The continuing dysfunctionality of the federal government is, in part, attributable to a single presidential candidate. His failure to comply with traditional norms pertaining to financial disclosure protocols denied voters access to information relevant to his candidacy. His repeated refusal to provide federal income tax returns, accompanied by an unprecedented barrage of intentional lies, attests to the importance of that information being made public.

Is there anything the citizens of Michigan can do to prevent the problem from reoccurring? It is perhaps surprising, but the answer is actually yes.

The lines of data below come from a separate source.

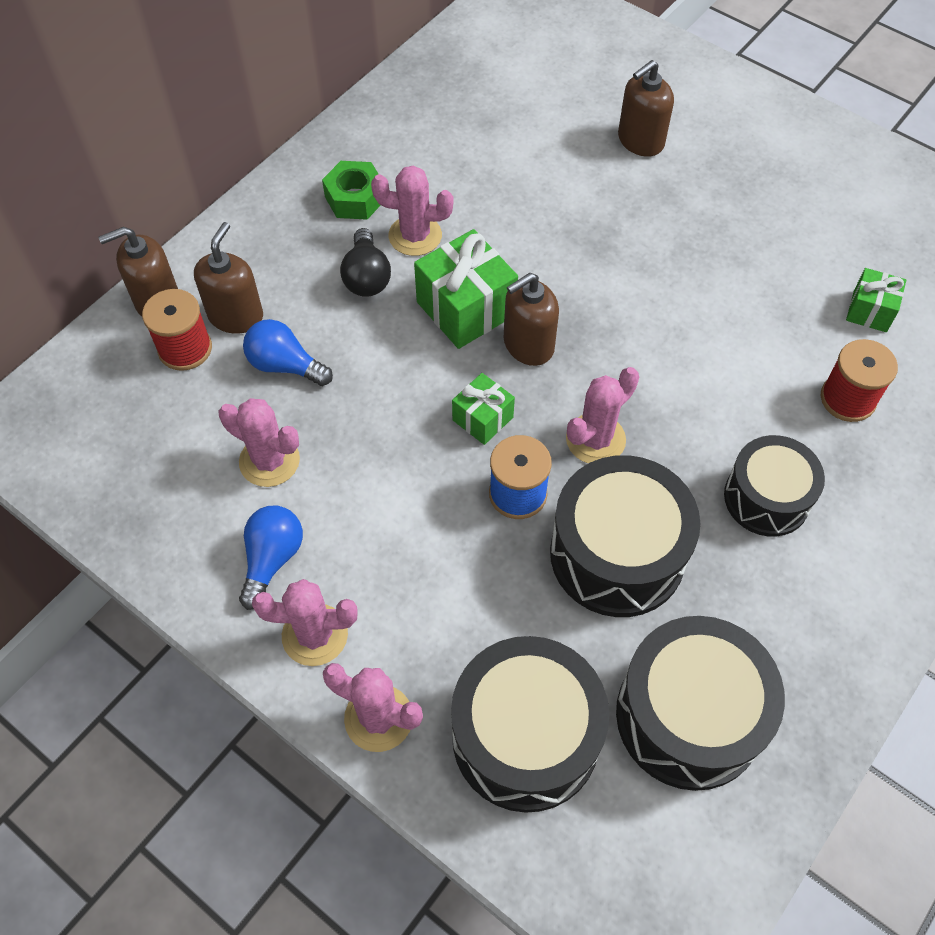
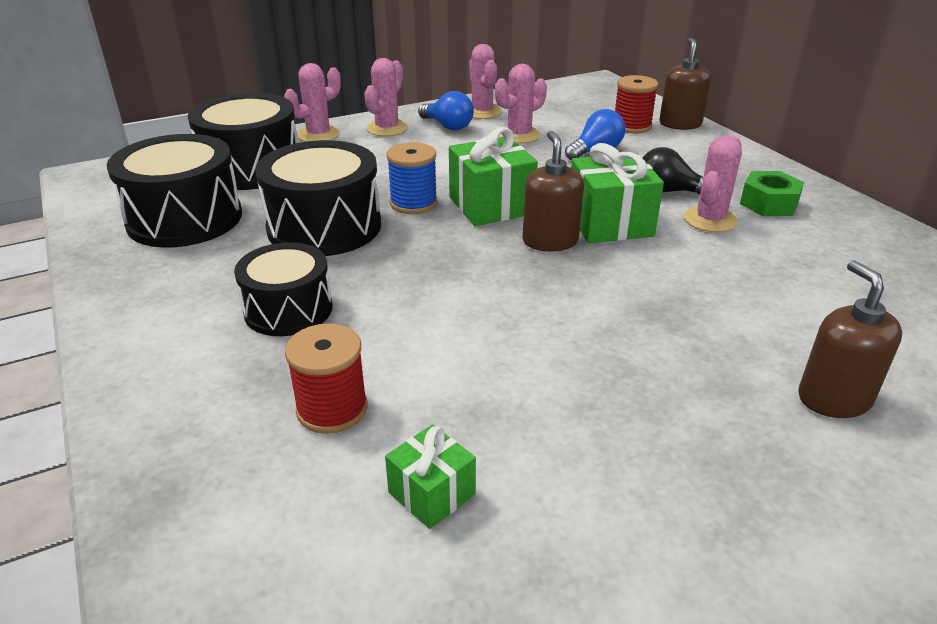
camera: 115 degrees right, 25 degrees down
brown soap dispenser [194,222,263,334] -> none
green gift [452,373,515,445] -> green gift [449,127,538,226], size x1.75
pink cactus [566,367,639,463] -> pink cactus moved to [469,44,502,119]

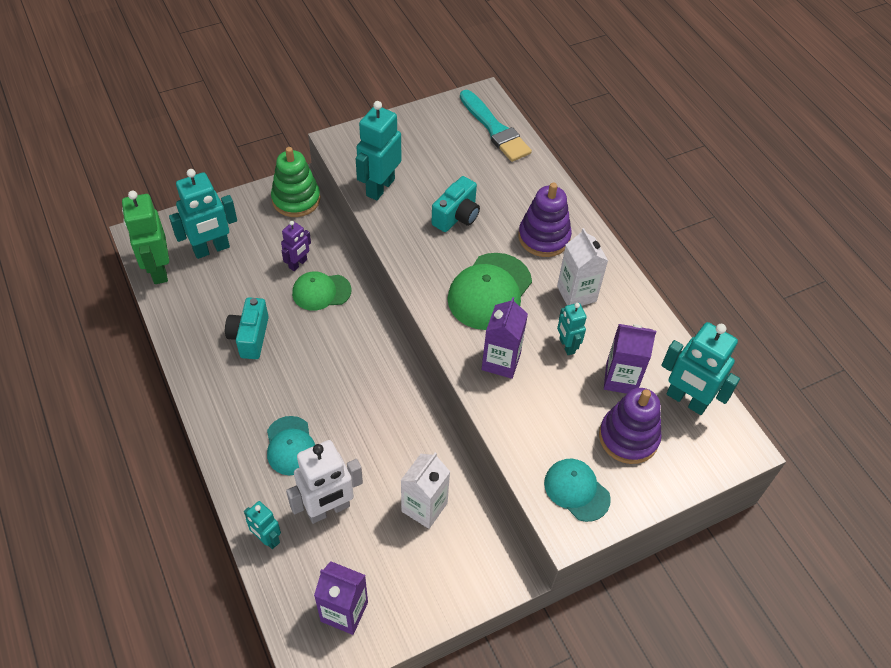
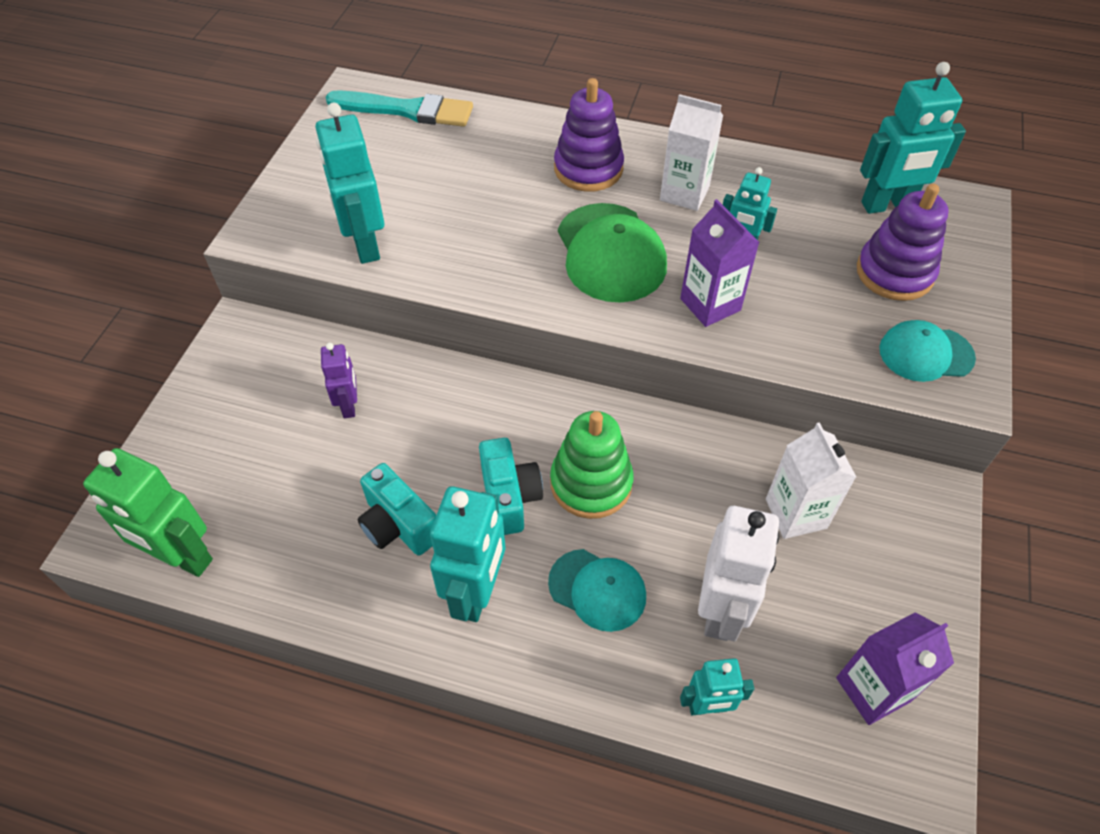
camera: 45 degrees left, 0 degrees up
turquoise robot [169,169,237,259] -> turquoise robot moved to [430,486,505,622]
green stacking toy [271,147,320,217] -> green stacking toy moved to [550,411,634,519]
green cap [292,272,352,311] -> none
turquoise camera [431,176,480,232] -> turquoise camera moved to [479,438,543,535]
purple carton [604,324,656,394] -> none

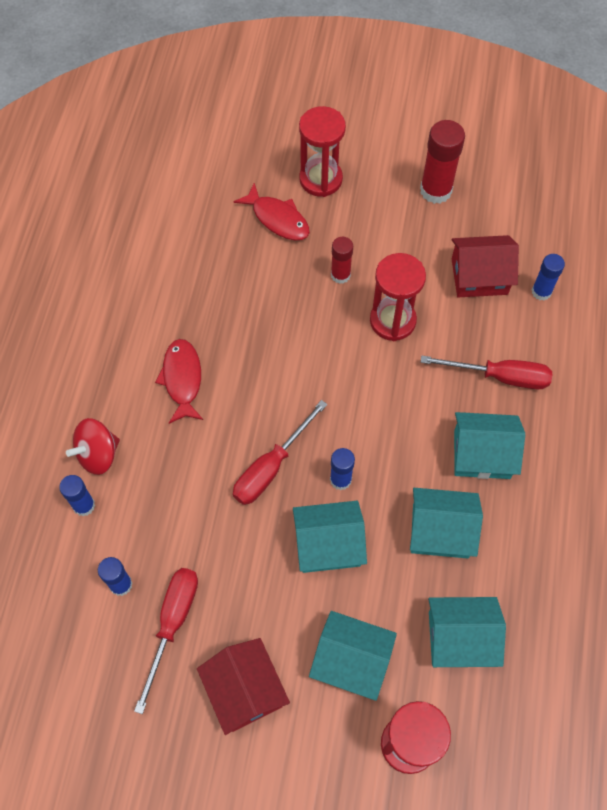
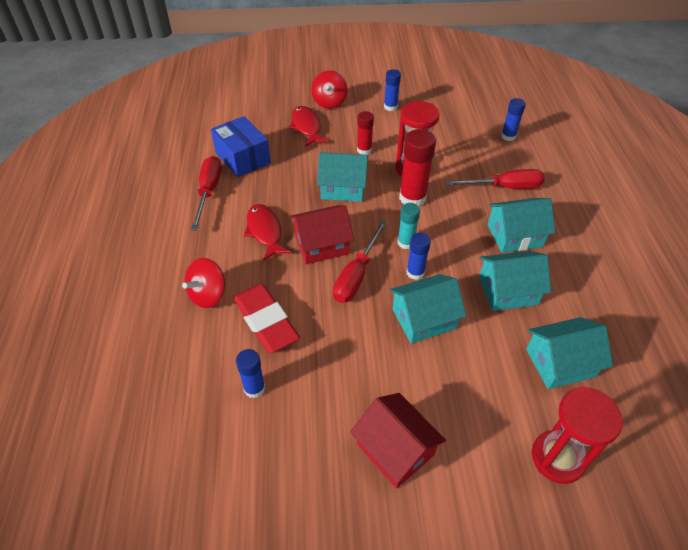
camera: 15 degrees left, 15 degrees down
blue glue stick [59,475,95,516] -> blue glue stick moved to [384,69,401,111]
red screwdriver [134,568,198,714] -> red screwdriver moved to [191,156,222,230]
red fish [234,183,310,240] -> red fish turned 135 degrees counterclockwise [289,106,328,147]
red hourglass [299,106,346,197] -> red spinning top [311,70,348,109]
turquoise house [309,611,397,701] -> turquoise house moved to [317,152,368,202]
red glue stick [420,120,465,204] -> red glue stick moved to [399,129,436,207]
red house [451,235,519,297] -> red house moved to [290,205,354,264]
none -> blue box [211,116,271,177]
none -> red eraser [233,284,300,353]
none -> turquoise glue stick [397,203,420,249]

A fundamental axiom defining democratic republics is that citizens are not to be denied access to relevant information regarding political candidates. Included within that assumption is the right of voters to have access to verifiable information — information that enables them to determine if candidates for federal office havefinancial interests that constitute a potential conflict of interest with the duties of office they’re seeking.

Securing this right for Michigan voters does not need to be a complex process. All that is required is for the State of Michigan to enact laws establishing and/or modifying relevant financial disclosure protocols for candidates seeking federal offices on Michigan ballots.

With partisan politics currently at a notably high level of dysfunctionality, the process for implementing a financial disclosure law in Michigan will likely prove to be difficult. Nevertheless, enacting legislation sufficient to accomplish this objective requires little more than a measure of bipartisan support demonstrated by the Michigan state legislature and the signature of the governor.

The content of the required legislation would need to include something akin to the following: “In order for an individual’s name to appear on any ballot in the State of Michigan as a candidate for a ‘federal elected office,’ the documentation supporting that nomination is required to include a complete set of the candidate’s federal income tax returns for the five consecutive years immediately prior to the year in which the election is held. And furthermore, those documents are to be made available to the public for review during a period of time of not less than 120 days prior to the date of the election.”

Note that these certification requirements would also apply to candidates seeking reelection. The importance of this centers on the requirement that the requisite tax returns are for the five consecutive years immediately prior to the year in which the election is held.

Establishing requirements for this time span addresses a concern particularly relevant to candidates seeking reelection — because elected office holders over time could become more committed to enhancing and maintaining their corporate-based financial support rather than representing constituents.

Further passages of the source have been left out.